Segment Start: GIVEN DATA

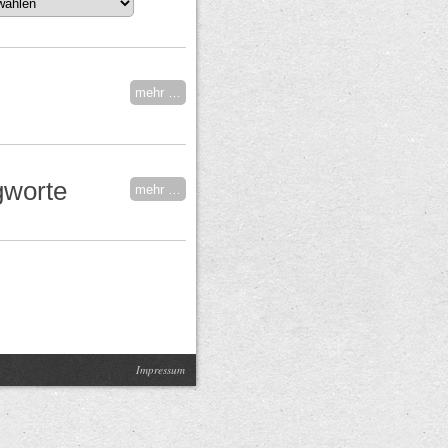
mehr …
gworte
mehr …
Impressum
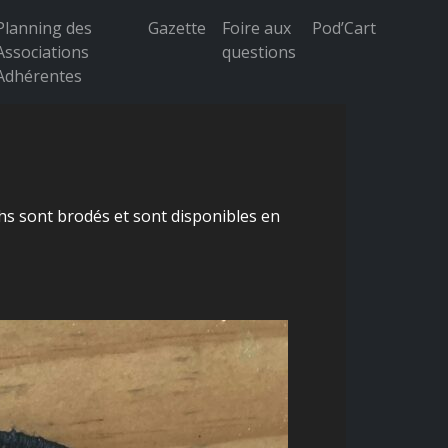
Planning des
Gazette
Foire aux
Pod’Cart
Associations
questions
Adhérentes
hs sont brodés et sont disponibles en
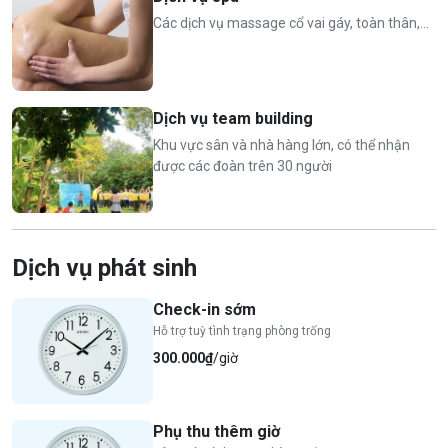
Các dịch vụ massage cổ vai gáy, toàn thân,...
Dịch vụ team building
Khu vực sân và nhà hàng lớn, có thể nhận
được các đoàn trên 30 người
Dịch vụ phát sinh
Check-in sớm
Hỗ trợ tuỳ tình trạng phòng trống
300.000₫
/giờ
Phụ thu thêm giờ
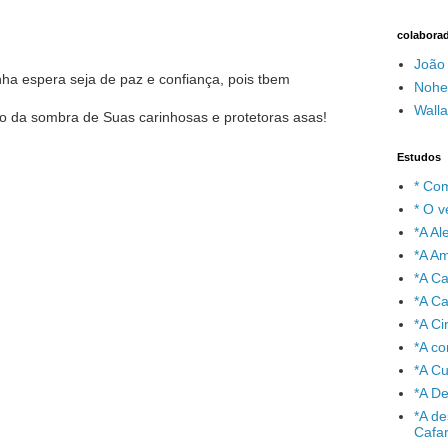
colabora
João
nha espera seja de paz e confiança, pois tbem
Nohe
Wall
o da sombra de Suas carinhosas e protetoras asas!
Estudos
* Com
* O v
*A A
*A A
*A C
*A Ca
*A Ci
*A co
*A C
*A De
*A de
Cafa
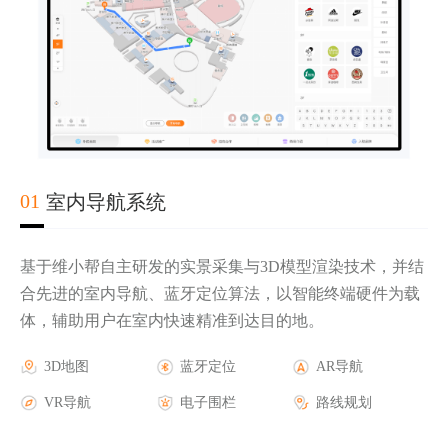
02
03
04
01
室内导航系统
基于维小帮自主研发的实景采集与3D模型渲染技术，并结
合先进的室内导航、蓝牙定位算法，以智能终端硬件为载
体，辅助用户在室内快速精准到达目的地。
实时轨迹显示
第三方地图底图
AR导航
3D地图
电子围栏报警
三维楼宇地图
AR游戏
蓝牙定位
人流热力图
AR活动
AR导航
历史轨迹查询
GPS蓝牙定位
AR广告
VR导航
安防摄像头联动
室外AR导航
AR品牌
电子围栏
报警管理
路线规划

Segment End: GIVEN DATA
Segment Start: GIVEN DATA

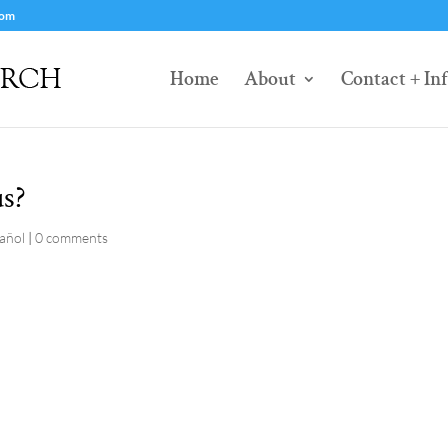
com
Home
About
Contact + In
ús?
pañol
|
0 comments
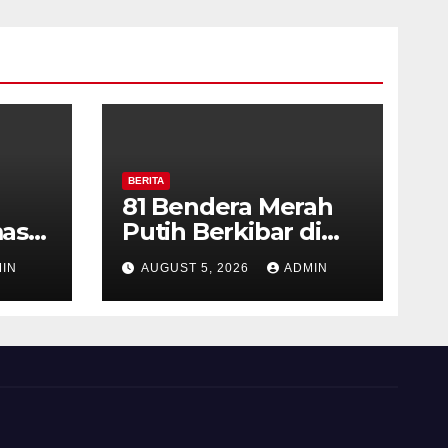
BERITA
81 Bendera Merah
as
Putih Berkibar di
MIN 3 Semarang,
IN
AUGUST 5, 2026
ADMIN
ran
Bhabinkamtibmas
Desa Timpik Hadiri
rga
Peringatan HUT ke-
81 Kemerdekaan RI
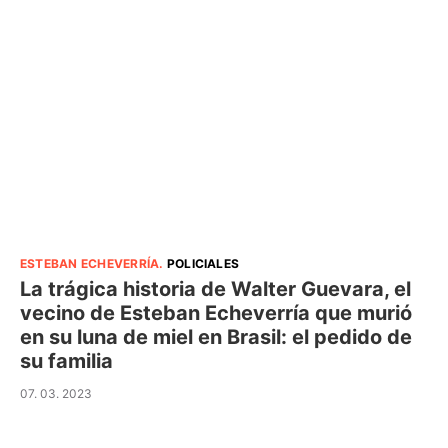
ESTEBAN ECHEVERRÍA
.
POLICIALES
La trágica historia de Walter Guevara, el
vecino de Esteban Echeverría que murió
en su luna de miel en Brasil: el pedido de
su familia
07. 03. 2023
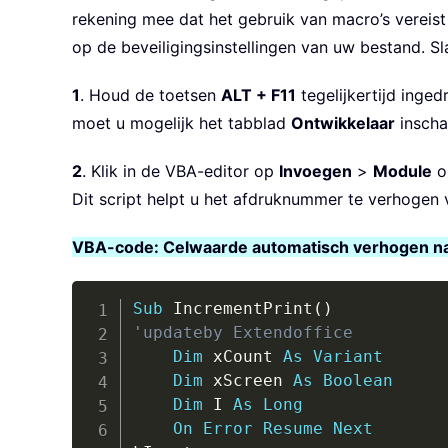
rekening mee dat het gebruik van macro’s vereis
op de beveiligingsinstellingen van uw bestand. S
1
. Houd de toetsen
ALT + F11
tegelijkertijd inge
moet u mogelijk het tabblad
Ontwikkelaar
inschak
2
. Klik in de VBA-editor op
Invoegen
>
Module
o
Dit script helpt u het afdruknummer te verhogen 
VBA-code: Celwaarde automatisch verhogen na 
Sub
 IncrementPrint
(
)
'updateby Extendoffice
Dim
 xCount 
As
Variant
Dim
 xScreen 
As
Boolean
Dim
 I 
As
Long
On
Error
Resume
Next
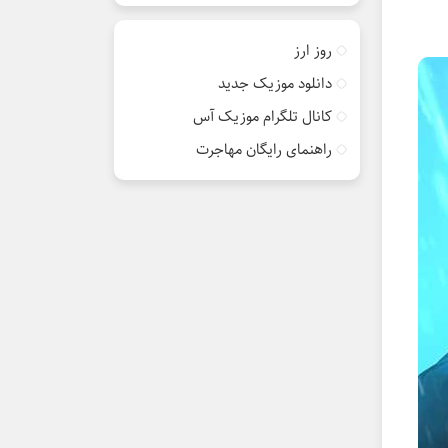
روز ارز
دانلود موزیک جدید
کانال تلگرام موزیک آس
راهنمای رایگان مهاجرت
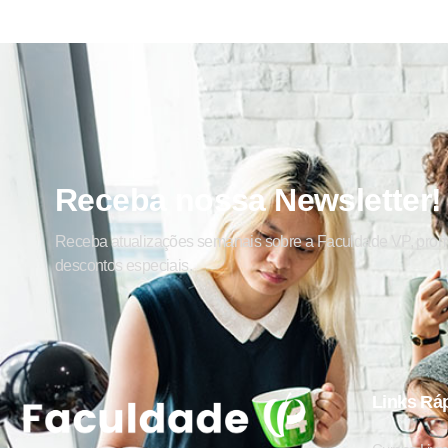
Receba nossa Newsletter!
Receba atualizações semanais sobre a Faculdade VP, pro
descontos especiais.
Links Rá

Segment End: GIVEN DATA
Segment Start: GIVEN DATA

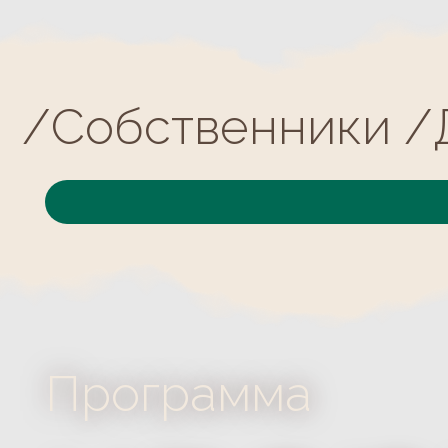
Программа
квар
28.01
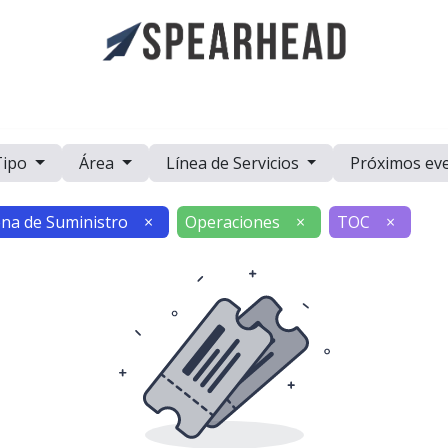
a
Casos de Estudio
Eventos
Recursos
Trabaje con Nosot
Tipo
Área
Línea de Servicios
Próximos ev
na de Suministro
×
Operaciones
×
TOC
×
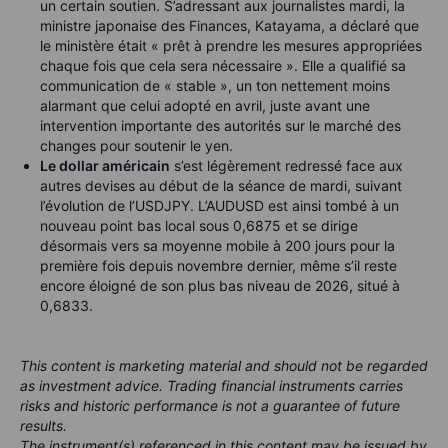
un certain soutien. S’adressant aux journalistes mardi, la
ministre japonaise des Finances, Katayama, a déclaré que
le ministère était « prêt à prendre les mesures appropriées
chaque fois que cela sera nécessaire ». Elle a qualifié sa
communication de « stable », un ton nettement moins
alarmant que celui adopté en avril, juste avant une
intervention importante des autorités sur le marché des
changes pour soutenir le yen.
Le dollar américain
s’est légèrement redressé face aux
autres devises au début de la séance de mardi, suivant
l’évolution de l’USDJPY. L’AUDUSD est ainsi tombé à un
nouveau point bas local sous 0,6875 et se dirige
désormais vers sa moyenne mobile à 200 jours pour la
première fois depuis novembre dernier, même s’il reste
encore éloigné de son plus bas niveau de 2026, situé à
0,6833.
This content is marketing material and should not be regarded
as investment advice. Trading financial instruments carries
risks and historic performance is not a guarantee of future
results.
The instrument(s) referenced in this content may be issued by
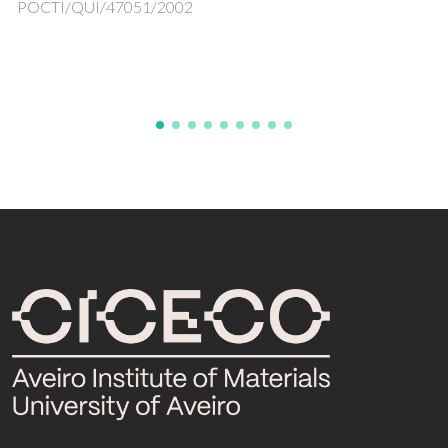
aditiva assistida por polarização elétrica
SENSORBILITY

Segment End: GIVEN DATA

Copy out each line in the records that contains the word "mardi".

EXERCISE ANSWER ::
un certain soutien. S’adressant aux journalistes mardi, la
autres devises au début de la séance de mardi, suivant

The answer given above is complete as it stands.